What is Dementia?
Dementia is an umbrella term describing a number of diseases and conditions of the brain, sharing the characteristics of decreasing brain function, which are usually progressive and eventually severe. The common initial symptoms of dementia are memory loss, confusion and challenges with understanding and speech. Some of the well-known diseases include Alzheimer’s, Pick’s, Vascular Dementia, Huntingdon’s, Creutzfeldt-Jakob and Parkinson’s.
As dementia is usually progressive, initial symptoms become more severe and additional symptoms may appear, such as gradual loss of mobility, weight loss, incontinence and an increasing severity of behavioural issues (restlessness, hallucinations, agitation, wandering, suspicion and aggression).
Effects of Dementia in the Family
Experiencing the changes in a loved one, who has Alzheimer’s Disease or a related dementia, is extremely difficult. Real challenges come as a dementia sufferer starts to lose their memory, followed by their speech and faculties.

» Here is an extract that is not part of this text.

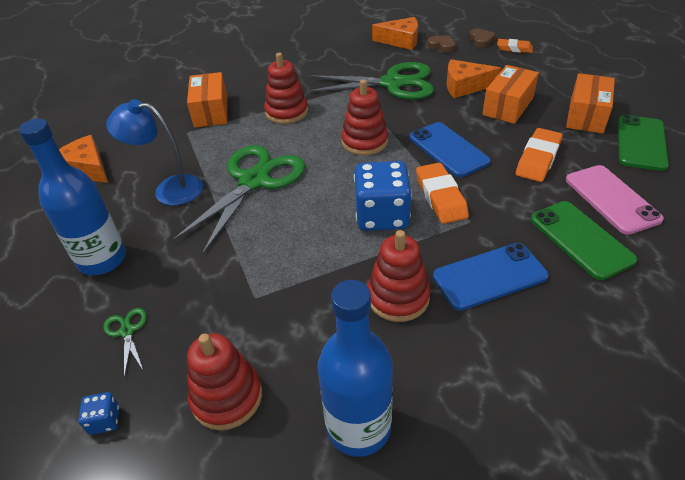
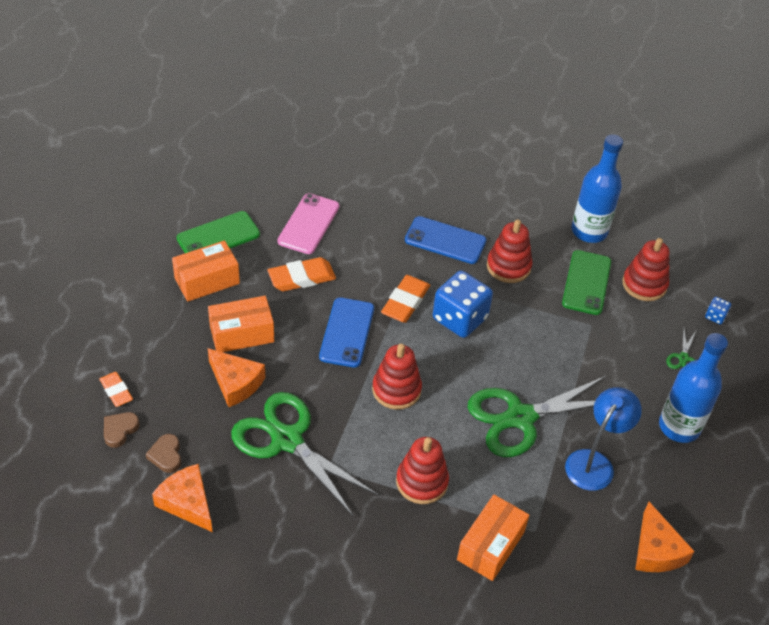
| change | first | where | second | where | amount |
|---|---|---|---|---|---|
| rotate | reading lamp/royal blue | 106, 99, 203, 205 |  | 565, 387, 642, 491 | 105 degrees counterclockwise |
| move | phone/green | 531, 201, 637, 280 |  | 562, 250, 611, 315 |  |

In many cases, family members find themselves in a strange type of bereavement, coping with the loss of the personality of their relative, while still physically caring for them.

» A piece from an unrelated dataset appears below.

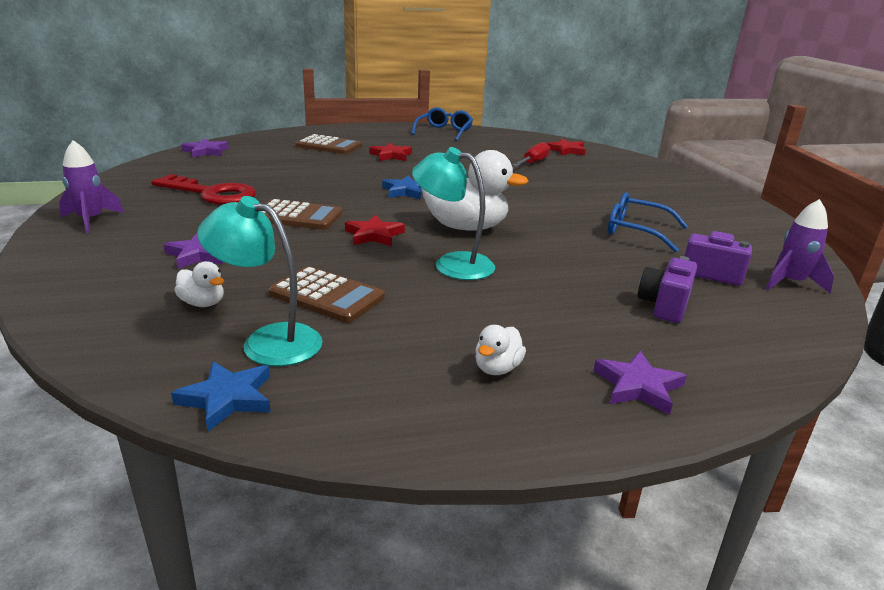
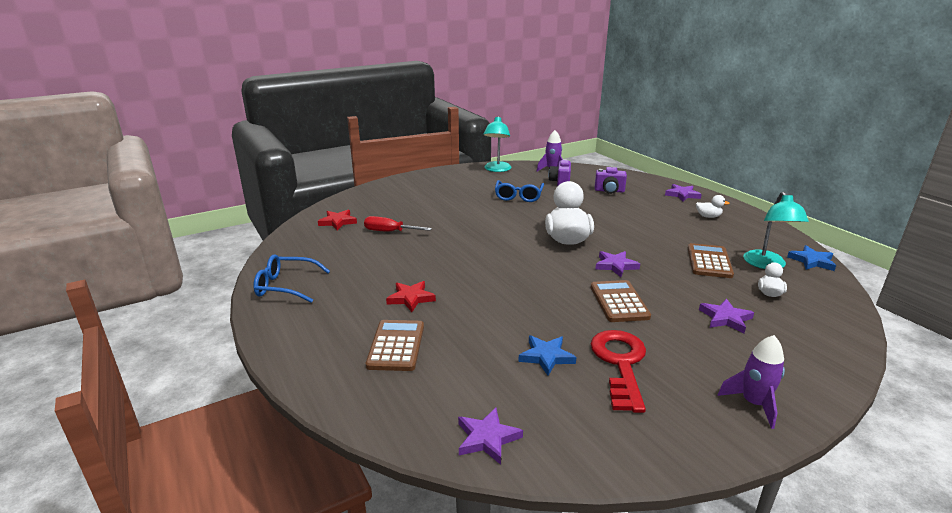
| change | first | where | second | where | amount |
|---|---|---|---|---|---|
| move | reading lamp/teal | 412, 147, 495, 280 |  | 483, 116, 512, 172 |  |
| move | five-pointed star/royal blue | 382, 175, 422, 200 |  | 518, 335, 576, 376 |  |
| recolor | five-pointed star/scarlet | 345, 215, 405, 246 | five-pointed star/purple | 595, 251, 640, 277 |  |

Types of dementia we support
Over the past 25 years, we have sensitively cared for, and supported people with various mental health issues and dementia including:
- Alzheimer’s disease
- Vascular dementia
- Mixed dementia (Alzheimer’s and vascular)
- Parkinson’s disease
- Dementia with Lewy bodies
- Huntington’s disease
- Alcohol related dementia – Korsakoff’s syndrome
- Fronto Temporal Lobar Degeneration (FTLD)

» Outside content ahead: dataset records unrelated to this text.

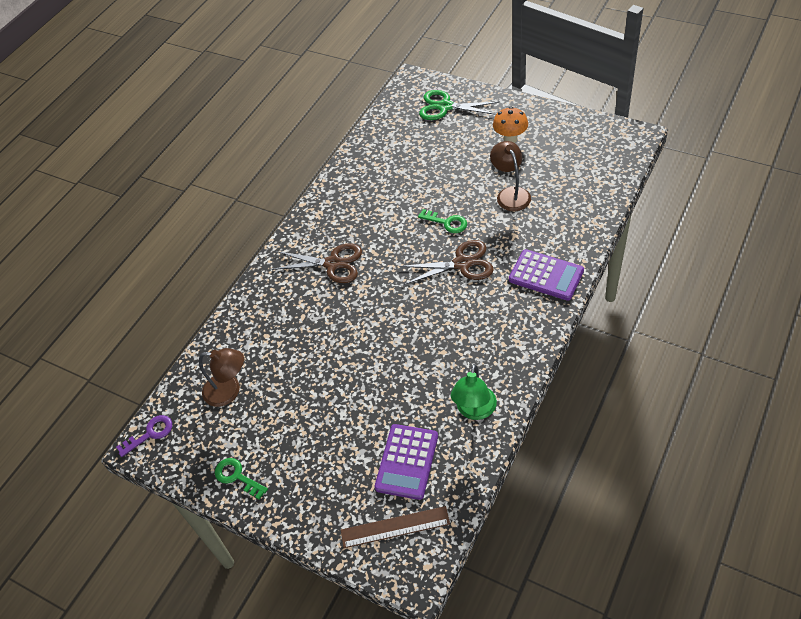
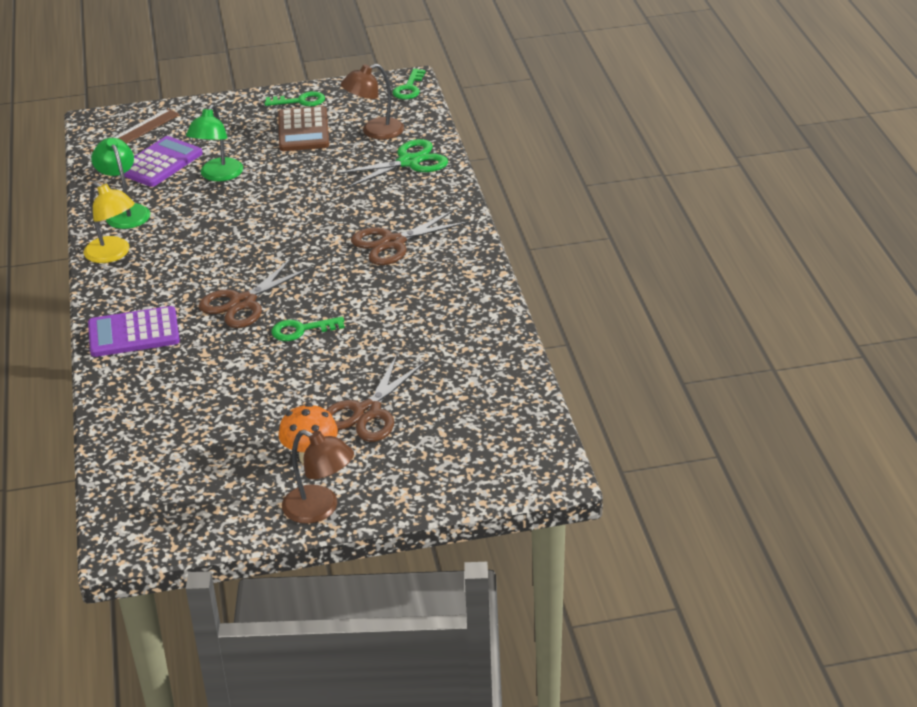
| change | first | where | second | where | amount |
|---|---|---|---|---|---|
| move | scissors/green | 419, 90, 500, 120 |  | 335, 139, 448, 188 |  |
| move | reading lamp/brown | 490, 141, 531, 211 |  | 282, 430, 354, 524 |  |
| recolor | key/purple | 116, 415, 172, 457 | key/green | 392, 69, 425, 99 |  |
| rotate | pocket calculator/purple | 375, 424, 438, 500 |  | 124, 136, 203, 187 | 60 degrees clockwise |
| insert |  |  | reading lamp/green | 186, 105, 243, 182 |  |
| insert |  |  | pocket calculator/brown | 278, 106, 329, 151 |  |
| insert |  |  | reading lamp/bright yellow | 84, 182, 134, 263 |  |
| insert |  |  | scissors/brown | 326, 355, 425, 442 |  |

We know that dementia is a real challenge, which will not go away, and support for people with dementia requires our professional support which helps to prevent excessive stress. We have over 25 years of experience caring effectively for people with dementia and can provide you with the very best specialised care, giving you peace of mind that your loved one is being cared for by experienced, trained and qualified carers.
Our staff are dedicated to helping each person maintain an active and independent life, by focusing on current abilities, interests and needs. They are experienced in the special challenges related to dementia, including behavioural and communication difficulties.